━━━ Quoted passage ━━━

CONTEST: Japanese Motors Prize Pack

Posted: October 8, 2008

 

Japanese Motors are the most exciting band to emerge from Orange County since Social Distortion and TSOL tore the place up back in the heyday of pop-punk. The band is known around Southern California for the insane, all-night blowouts they put on as much as for the driving, raucous garage pop they set the partying to. Fitting perhaps that their latest album would emerge from the Vice Record vaults.

Japanese Motors - "Single Fins & Safety Pins"

 





WHAT YOU DID AND WHAT YOU GOT

Once again the good people at Vice managed to put together 5 prize packs worth getting excited about. To win this contest, all you had to do was prove to us how much you needed a new watch by telling us a story about a time you were late (the more embarrassing the better.) One lucky winner and four runners up walked away with some sweet prize pack:

Grand Prize:

  • A Vestal watch
  • A copy of the new Japanese Motors CD
  • A pair of Japanese Motors sunglasses
  • A Japanese Motors poster

Runners Up:

  • A Vestal t-shirt or wallet
  • A copy of the new Japanese Motors CD
  • A pair of Japanese Motors sunglasses
  • A Japanese Motors poster

 

WINNERS

Grand Prize Winner:

purplepunkage

Have you ever gone to a GO bus station? What about one that is building new shelters at a different location so there is mud and big dips in the road everywhere?

One day it was pouring rain, and since the stupid clock in my car doesn't work properly (it likes to make itself either too fast or too slow) I had to rely on my watch... the one I left on my kitchen table. So I was rushing to get to the bus station in time because for my school there are so many students at my stop it's either get there early and have a seat, get there a little later but still early and stand on the bus, or get there late and wait for the next bus to come... I was stuck at the worst possible place - wait for the next bus AFTER the next bus to come (in the rain).

As I was running to get into the line so at least I had the possibility of sitting on the bus, another bus decided to drive right by me. Doesn't sound bad right? Did I forget to mention there was a deep muddy puddle that the bus slashed right on me from waste down? I STILL attempted to get in line, and called my mom to explain what happened. Not only did I have to go home, shower, and change clothes because I was so muddy and freezing.. I ended up getting really sick and had to miss two weeks of school after.

So my lack of watch got me soaked with muddy water, late for school, sick, and miss two more weeks of school.

━━━ Data supplied ━━━

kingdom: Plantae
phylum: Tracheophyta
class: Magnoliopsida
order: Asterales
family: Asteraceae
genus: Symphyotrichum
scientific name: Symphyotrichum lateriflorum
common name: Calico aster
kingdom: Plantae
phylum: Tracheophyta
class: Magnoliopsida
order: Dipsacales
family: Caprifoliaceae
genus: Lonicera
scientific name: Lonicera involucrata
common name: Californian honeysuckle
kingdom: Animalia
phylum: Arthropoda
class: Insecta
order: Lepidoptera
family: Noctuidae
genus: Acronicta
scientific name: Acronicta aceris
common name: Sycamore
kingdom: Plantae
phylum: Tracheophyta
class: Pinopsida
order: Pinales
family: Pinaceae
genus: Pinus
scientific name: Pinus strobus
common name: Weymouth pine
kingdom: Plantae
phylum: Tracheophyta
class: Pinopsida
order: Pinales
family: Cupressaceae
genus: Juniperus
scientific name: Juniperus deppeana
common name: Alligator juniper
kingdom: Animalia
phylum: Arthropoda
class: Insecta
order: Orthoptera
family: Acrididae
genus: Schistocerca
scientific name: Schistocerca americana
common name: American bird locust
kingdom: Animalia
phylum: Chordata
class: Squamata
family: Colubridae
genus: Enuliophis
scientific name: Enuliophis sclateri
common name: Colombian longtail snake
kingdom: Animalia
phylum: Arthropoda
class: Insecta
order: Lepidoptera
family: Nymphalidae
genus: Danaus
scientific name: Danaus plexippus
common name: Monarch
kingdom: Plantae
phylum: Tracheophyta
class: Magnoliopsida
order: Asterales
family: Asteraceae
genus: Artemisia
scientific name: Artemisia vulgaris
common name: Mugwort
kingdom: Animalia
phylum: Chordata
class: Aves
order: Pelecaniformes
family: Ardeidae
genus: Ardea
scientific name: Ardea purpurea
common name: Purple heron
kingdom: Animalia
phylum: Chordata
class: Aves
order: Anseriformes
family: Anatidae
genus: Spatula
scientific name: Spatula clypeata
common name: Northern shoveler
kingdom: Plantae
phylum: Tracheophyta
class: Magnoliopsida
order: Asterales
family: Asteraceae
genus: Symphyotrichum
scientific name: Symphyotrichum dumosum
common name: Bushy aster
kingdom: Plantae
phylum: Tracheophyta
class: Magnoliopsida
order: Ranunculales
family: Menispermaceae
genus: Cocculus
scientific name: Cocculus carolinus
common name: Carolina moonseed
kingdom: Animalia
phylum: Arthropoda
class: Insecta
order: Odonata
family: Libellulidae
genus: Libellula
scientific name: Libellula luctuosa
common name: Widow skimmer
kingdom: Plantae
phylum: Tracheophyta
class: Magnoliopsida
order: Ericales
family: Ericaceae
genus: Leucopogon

━━━

▶ _Set problem A_: Print the stretch of the Japanese Motors contest post that runs from "Have you ever" up to and including "the road everywhere?", word for word.
▶ _Set problem B_: Proceed with the Japanese Motors contest post, writing on from right after its last sentence.

▶ _Answer A_:
Have you ever gone to a GO bus station? What about one that is building new shelters at a different location so there is mud and big dips in the road everywhere?

▶ _Answer B_:
Oh what a grand day it was.

When I got home and found my watch I was so pissed off that my watch was sitting right there on my kitchen table.... and the battery was dead.

 

Runners Up:

Vicarious16

This, my friends, is why I am now under the impression that Jeans are the bloody anti-christ.

It begins with a phone-call. There I was, laying flat on my bed, when all of the sudden the vibrations of my cell-phone begin to pull me from my temporal state of sleep. I lift the phone to my head in a tired, dumbfounded stupor, and sure enough, I was supposed to be at work twenty minutes ago. The fact that I was running on about four hours of sleep after a particularly tiresome party didn't help the matter.

My watch had broken. I was relying on my watch alarm to keep me awake.

So what happens is, I jump out of my bed in a maddened frenzy and actively seek out my work clothes - a black pair of jeans, a red button-up checkered shirt, and my plaid belt. I pull on my clothes, skip the shower, and run out of the house to work, which is about a fifteen minute walk.

I arrive at work, entering dumbfoundedly and embarrassed for myself. I was expecting to be greeted upon entry, and I was about to be, too; Until the gaze of my fourty year old co-worker, Iris, began to lower - her face evidently bludgeoned with shock. Before I can even take notice of the issue, or explain myself for being late, she begins to yell at me to get out of the store and to never come back again, and as I did I got an earfull of her cursing and evident awe.

Turns out my fly was undone, and yes, you got it, my members were very... visible.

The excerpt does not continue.